# Telemann Overture TWV 55:G2 Question



## classical yorkist (Jun 29, 2017)

This work is subtitled 'La Bizarre' but does anyone know why? I can hear some very peculiar moments in it but what was the reasoning/purpose behind this work?


----------



## RICK RIEKERT (Oct 9, 2017)

Johann Georg Pisendel added the words "La Bizarre" which refer to the Overture's uncommon features. It consists of an ouverture and several then common dances, such as courante, gavotte, sarabande and a pair of menuets. However, the fourth movement is a branle, the name of a dance which was popular in the 15th and 16th centuries. This movement is also notable for the fact that the four parts all have their own time signatures: allabreve, 6/4, 2/4 and 6/8 respectively. The opening ouverture is also remarkable. It has the conventional ABA structure: the A section is in a dotted rhythm and a slow tempo, but the second violin follows its own route and plays quavers and semiquavers. The B part is a fugue in a fast tempo, but again the violin has its own thematic material and does not participate in the fugue. The sixth movement is a fantasie and this suite ends with a character piece, Rossignol. The singing of the nightingale is depicted by the first violin, playing demisemiquavers, triplets and tonal repetitions.


----------



## classical yorkist (Jun 29, 2017)

I did wonder whether Telemann was introducing animal calls into his work like he does in the Alster Overture. Thanks for the reply it helps a lot. I was struck by the peculiar nature of the work but not being in any way musicologically minded couldn't explain why.


----------

RECORDS FOR THE EXERCISE —
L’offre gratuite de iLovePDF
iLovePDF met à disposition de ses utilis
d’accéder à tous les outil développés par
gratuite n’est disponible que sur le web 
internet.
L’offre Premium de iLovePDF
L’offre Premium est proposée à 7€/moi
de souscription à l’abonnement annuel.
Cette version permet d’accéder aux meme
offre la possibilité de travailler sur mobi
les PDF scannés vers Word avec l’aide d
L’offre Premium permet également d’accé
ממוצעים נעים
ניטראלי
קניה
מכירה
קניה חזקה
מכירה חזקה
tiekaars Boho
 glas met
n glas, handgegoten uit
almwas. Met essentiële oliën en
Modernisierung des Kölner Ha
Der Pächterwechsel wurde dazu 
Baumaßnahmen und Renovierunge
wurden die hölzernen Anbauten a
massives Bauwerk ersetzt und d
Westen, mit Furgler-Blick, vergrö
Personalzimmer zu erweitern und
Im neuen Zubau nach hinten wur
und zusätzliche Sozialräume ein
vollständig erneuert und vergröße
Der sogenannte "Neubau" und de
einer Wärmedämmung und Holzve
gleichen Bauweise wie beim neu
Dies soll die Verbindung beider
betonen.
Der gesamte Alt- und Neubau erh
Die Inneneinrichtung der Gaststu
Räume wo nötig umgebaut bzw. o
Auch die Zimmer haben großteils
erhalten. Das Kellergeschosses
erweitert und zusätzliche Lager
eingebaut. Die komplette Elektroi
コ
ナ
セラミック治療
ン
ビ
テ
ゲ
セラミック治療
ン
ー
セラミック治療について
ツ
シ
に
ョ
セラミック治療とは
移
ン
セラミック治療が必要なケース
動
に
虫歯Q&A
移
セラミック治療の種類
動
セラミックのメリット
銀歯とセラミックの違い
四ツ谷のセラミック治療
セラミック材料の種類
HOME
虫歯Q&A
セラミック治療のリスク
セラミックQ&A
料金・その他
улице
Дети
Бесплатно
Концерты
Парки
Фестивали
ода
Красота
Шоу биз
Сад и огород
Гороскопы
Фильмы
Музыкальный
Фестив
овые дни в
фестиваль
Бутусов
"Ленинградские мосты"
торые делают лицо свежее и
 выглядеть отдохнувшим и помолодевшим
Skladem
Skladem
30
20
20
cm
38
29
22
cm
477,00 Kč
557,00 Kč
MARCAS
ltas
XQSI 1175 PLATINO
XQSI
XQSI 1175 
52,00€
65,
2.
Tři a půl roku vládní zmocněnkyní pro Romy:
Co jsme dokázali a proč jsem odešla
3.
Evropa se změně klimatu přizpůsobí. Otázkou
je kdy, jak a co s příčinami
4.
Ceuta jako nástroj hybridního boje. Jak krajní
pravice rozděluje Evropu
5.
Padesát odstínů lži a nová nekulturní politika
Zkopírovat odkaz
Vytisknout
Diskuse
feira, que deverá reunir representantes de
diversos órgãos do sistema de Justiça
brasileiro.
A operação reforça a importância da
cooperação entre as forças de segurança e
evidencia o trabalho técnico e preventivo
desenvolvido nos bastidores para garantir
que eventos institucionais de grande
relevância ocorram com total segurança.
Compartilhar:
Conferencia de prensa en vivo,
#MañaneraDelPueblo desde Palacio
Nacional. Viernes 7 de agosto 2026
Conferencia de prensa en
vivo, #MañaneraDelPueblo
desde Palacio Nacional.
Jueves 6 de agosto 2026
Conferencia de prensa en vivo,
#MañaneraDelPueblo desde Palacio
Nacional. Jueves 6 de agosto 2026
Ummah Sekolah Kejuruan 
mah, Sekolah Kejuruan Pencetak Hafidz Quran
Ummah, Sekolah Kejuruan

PROBLEMS TO SOLVE —
A) Answer these questions about the Telemann thread:
(i) Who added the words "La Bizarre" to the overture?
(ii) What kind of dance is the fourth movement?
(iii) Which other work did the first poster mention as one where Telemann introduces animal calls?
B) Can you transcribe the rows word for word, starting at the first row and ending at the row containing "de souscription à l’abonnement annuel.", with both of those rows included?
The Telemann thread and the rows are unrelated to each other.

TASK-BY-TASK OUTPUTS —
A)
(i) Johann Georg Pisendel
(ii) A branle
(iii) The Alster Overture

B)
L’offre gratuite de iLovePDF
iLovePDF met à disposition de ses utilis
d’accéder à tous les outil développés par
gratuite n’est disponible que sur le web 
internet.
L’offre Premium de iLovePDF
L’offre Premium est proposée à 7€/moi
de souscription à l’abonnement annuel.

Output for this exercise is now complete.